Can you believe its been almost 6 months since your children stepped foot inside a classroom? Us either. What a half year it has been!
For some of us it was a time to relax and embrace the little joys in life. The COVID-19 pandemic, and subsequent lock down, forced us to slow down. It reminded us what is so valued – family and relationships.
For others, it was a challenge to simply get through the day. Many of us continued to go into work, putting ourselves and our loved ones at risk. Relationships were strained as partners worked overtime to meet their employer’s new demand, and on the other end of the spectrum, so many people lost jobs and endured intense financial stress. All the while, our children were at home from school; learning to learn online and requiring either 24/7 supervision or constant parenting in order to make the most of their time off school.
Congratulations for making it through, no matter what your situation brought to you.
And now it is almost September. The start of a new school year, fresh beginnings, and a jump into new routines. This time, with the stress of a world pandemic still on our shoulders. It’s only normal for you, and your child, to be worried about returning to school.
Here are some tips from our child life specialists on how to support your child during their return to school after a lockdown.
- Talk to your child about how they are feeling about going back to school. This can be an open-ended question as simple as, “School will be different this year. How are you feeling about going back?” It is normal for your child to be excited, scared, worried or happy at different times throughout their return, or all at once. It’s important to validate what they are feeling (“I totally understand why you’re feeling that way”) and normalize it (“other kids/teens are probably feeling the same” or “I am feeling a worried about the new school year, too!”). Offer your support for when they feel like talking and continue to have discussions about their feelings throughout the transition.
- Talk to your child about what their new routine and school day may look like so they have as much information as possible. The more children know, the less they imagine, which helps with decreasing any stress or anxiety about situations. Talk to your child about what the timing of their day may look like and any changes in their classroom (ie. the layout, class sizes, playing with friends, recess). If you don’t know these answers, try to get in touch with your school or child’s teacher to ask questions.
- Reassure them about safety. For months we have been told to stay at home, wash our hands, and to not come into close contact with anyone. Now, children and youth are being told to go back to school in classrooms with dozens of other people. This can be confusing for them. Continue to reassure them that the precautions schools have put in place are safe. Provide them with tips on how they can be safe themselves, such as washing hands and wearing masks.

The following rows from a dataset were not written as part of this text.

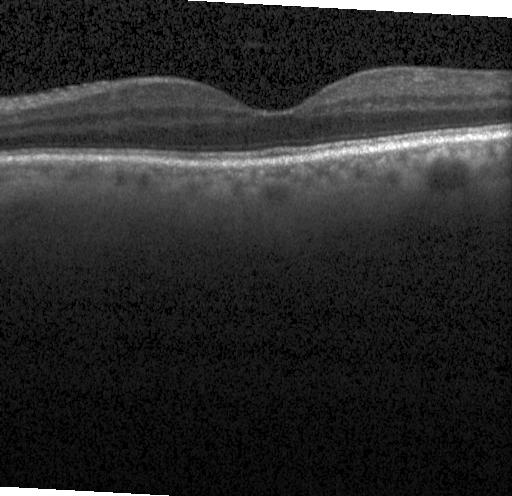

Heidelberg Spectralis; retinal OCT cross-section
Finding: neither choroidal neovascularization, diabetic macular edema, nor drusen.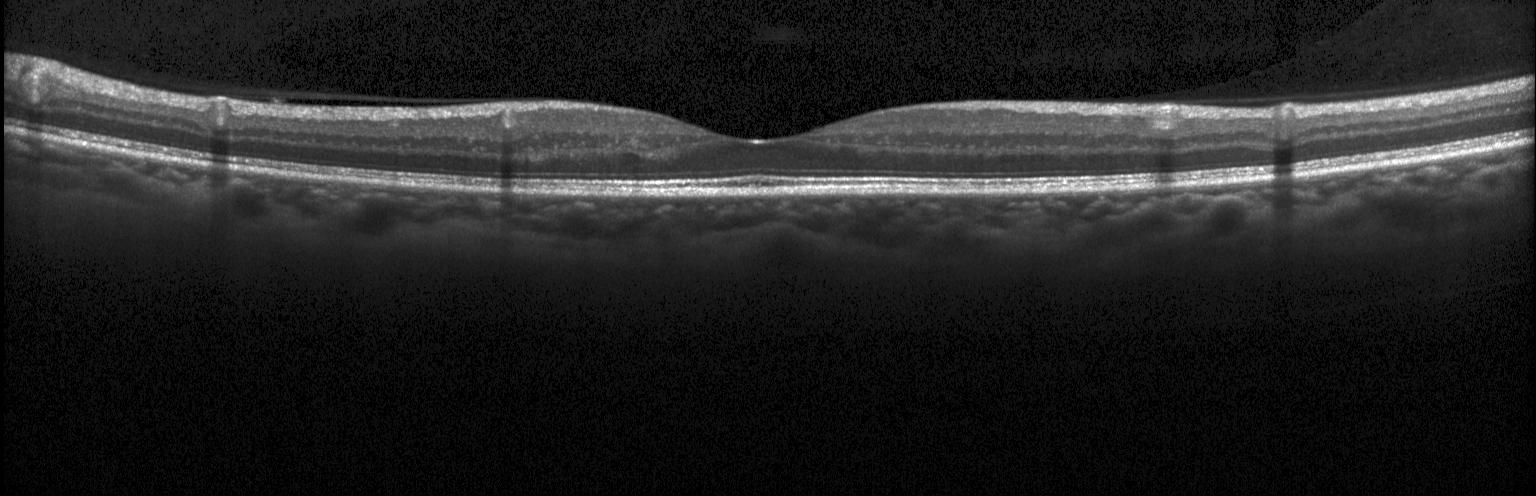
OCT finding: no CNV, no DME, and no drusen.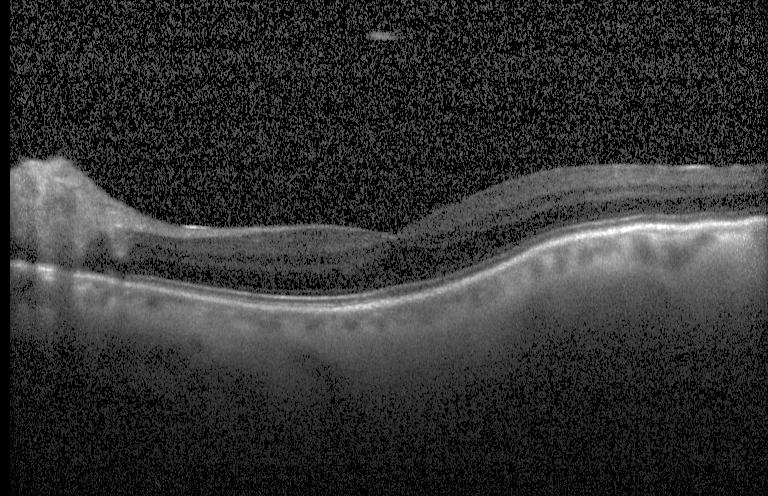

Spectral-domain optical coherence tomography. Retinal OCT cross-section. Through the macula. Finding: no CNV, DME, or drusen.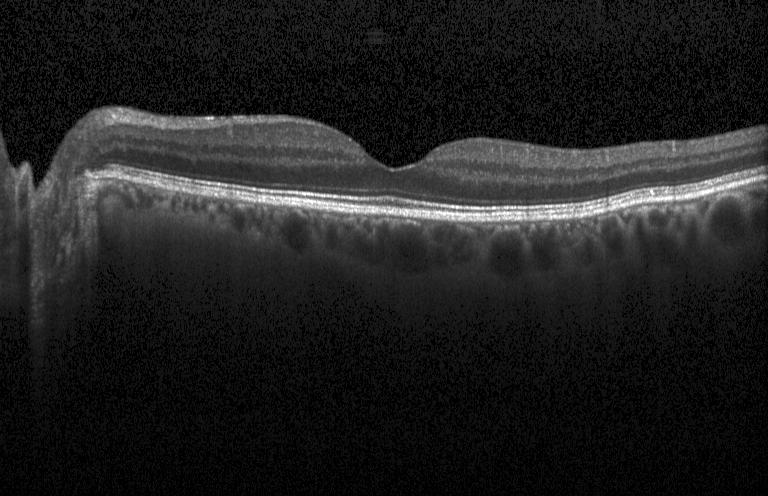

Retinal OCT cross-section. The scan shows no evidence of CNV, DME, or drusen.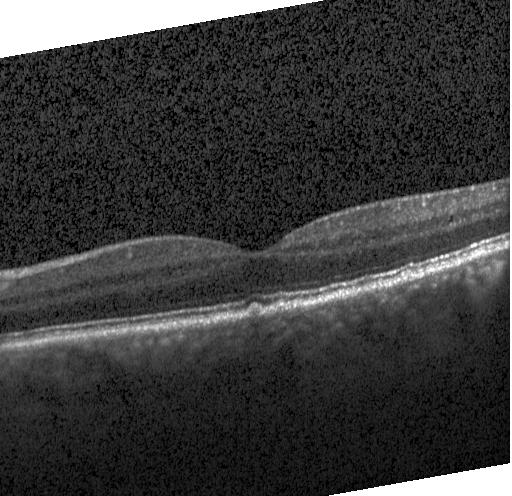

OCT B-scan showing multiple drusen.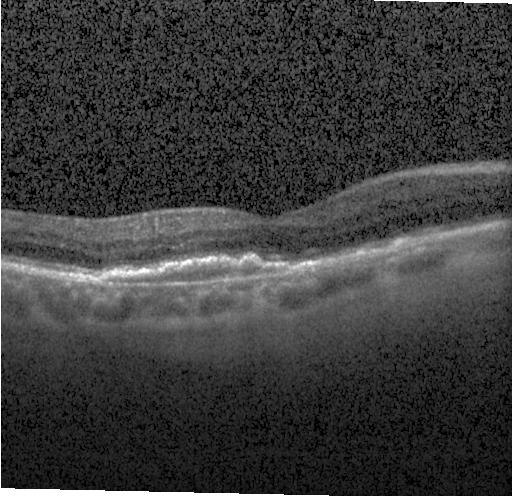 Spectral-domain optical coherence tomography; retinal OCT B-scan; acquired on a Heidelberg Spectralis.
The scan shows a choroidal neovascular membrane.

- Help to prepare them for masking. In many cities, children and youth will be required to wear masks all day while at school. Help to get them ready for this by: allowing them to decide what colours/styles of mask they wear, “practicing” wearing the mask during the day, teaching them how to properly put it on and take it off, as well as good hand hygiene. Don’t’ forget, masking all day isn’t normal for them so continue to validate how they may be feeling about it.
- Be patient with your child and yourself. Your child hasn’t had a set routine for many months now. They’ve likely been going to bed and waking up later, having meals at all hours of the day, and enjoying more freedom. Although this is totally normal, they may have a difficult time starting a new routine. Be patient with them and understand they may experience mixed emotions, as will you. It is normal to feel overwhelmed, frustrated, or annoyed. Your children will need some time to settle into a normal routine, so don’t put pressure on yourself to have things perfect right from the start.
- Seek support when you need it. You are not alone in this new transition. Reach out to friends and other parents to help validate what you are feeling. If your child is having trouble returning to school, reach out to their school to work with your child’s teachers on how to best support them.
Remember, our lives were turned upside down over the past 6 months. We couldn’t prepare ourselves for a world pandemic, but you are doing the best you can and you are not alone. We are all humans and will continue to adjust to new situations and experiences over the next many months with many emotions. Be patient with yourself and your family. You’ve got this!